UATX and its supporters are not wrong about some of the ills that currently plague American academia. There is indeed political prejudice in many departments, and hiring committees do tend to reproduce the biases of their members. As I’ve pointed this out to my colleagues, they often fall back on the same meritocratic platitudes of those who want to protect the status quo: “we only want to hire the best!” However, in bringing their biases into the light, we expand their notions of what “the best” might be. As we point out that in the humanities and interpretive social sciences we offer only a narrow range of political perspectives, the seeds of change are planted. At Wesleyan, we are seeing this bear fruit — not through inviting right-wing provocateurs to campus to prove our free speech bona fides, but by calling attention to conventional academic prejudices and by hiring and inviting to campus serious scholars of conservative, libertarian and faith-based traditions.
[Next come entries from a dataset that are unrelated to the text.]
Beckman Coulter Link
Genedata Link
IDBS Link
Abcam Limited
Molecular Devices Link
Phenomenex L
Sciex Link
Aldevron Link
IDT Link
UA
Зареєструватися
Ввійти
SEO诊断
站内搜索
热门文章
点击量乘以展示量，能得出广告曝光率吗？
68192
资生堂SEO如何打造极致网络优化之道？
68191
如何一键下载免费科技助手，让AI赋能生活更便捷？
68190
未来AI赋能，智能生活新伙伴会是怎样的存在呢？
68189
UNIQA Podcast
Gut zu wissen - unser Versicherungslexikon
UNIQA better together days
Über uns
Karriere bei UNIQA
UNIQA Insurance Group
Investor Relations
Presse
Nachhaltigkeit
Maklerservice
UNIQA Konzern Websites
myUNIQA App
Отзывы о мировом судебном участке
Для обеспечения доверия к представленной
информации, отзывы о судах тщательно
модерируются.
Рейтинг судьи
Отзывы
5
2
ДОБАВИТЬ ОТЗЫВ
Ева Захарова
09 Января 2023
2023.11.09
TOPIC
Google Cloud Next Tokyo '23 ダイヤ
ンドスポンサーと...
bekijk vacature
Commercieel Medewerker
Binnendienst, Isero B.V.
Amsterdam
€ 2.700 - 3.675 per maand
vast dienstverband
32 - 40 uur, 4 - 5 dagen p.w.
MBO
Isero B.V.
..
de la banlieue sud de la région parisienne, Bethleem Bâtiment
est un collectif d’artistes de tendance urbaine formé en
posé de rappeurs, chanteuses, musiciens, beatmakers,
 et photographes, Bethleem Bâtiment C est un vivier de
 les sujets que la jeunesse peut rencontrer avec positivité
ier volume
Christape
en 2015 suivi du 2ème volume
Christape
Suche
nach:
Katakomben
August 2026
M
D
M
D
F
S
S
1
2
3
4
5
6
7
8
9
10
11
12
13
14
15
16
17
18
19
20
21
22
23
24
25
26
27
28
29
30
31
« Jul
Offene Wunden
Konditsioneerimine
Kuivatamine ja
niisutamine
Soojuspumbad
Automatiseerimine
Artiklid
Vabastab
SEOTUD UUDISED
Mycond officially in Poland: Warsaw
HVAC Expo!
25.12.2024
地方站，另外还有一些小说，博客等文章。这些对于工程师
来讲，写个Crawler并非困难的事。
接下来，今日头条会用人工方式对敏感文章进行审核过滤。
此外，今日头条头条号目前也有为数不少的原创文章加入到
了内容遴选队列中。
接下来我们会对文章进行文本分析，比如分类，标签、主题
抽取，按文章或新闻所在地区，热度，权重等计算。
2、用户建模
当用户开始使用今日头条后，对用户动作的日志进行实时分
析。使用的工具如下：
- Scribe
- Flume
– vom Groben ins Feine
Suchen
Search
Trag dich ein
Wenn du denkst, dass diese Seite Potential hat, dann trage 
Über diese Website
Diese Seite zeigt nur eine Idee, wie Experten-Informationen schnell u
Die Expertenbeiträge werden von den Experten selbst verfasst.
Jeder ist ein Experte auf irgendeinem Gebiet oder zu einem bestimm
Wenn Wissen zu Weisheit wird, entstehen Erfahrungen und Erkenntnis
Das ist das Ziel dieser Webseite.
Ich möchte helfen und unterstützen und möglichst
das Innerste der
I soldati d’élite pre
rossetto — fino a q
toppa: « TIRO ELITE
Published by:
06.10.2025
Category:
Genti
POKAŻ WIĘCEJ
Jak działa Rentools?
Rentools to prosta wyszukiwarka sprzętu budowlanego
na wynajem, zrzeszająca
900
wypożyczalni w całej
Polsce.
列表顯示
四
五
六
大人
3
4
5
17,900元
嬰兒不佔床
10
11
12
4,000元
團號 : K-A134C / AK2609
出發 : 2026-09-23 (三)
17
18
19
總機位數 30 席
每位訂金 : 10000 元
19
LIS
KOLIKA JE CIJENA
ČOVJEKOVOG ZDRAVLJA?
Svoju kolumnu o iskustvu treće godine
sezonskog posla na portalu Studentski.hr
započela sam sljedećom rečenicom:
This is analogous to how we have made change in regard to race- and gender-based bias: by raising awareness of the problem, we have made progress in countering it. Administrators and faculty need to work much harder at intellectual diversity in the humanities and social sciences, and we need to maintain a commitment to free expression even as we remain wary of those who would use the commitment as a cover for the exercise of power and intimidation. Furthermore, universities must remain places where enduring questions from a variety of traditions are explored. In my experience, the power of this exploration does not lie in showing us that now we know the truth; it lies in creating opportunities to discover that the things we now believe might be wrong. As a teacher, it’s a great joy to see a student’s prejudices dissolve through conversation, inquiry and the study of powerful works, and it’s an even greater thrill when this happens to oneself while teaching!
I realize that the University of Austin is trying to raise money from donors whose wallets will open more quickly when they hear complaints about woke warriors or pronoun police. But you shouldn’t misleadingly disparage higher education in general in order to make a place for yourself — especially when declaring one’s devotion to truth. These complaints about other schools are really reflections of American political culture. So many seem to think that those with whom they disagree have just gone too far, be that in regard to environmental regulation, public health, or changing language to become more inclusive. Those accused of exceeding some border of civility or failing to protect free speech often return the favor and caricature their accusers as enemies of justice. The rounds of mutual recrimination only further erode the basic trust that a healthy political culture requires — that a healthy campus culture requires.
It’s good to start a new school. The ecology of higher education can have a niche for the University of Austin. If it turns out to thrive, it doesn’t have to be at the expense of the work being done at other colleges and universities across the country.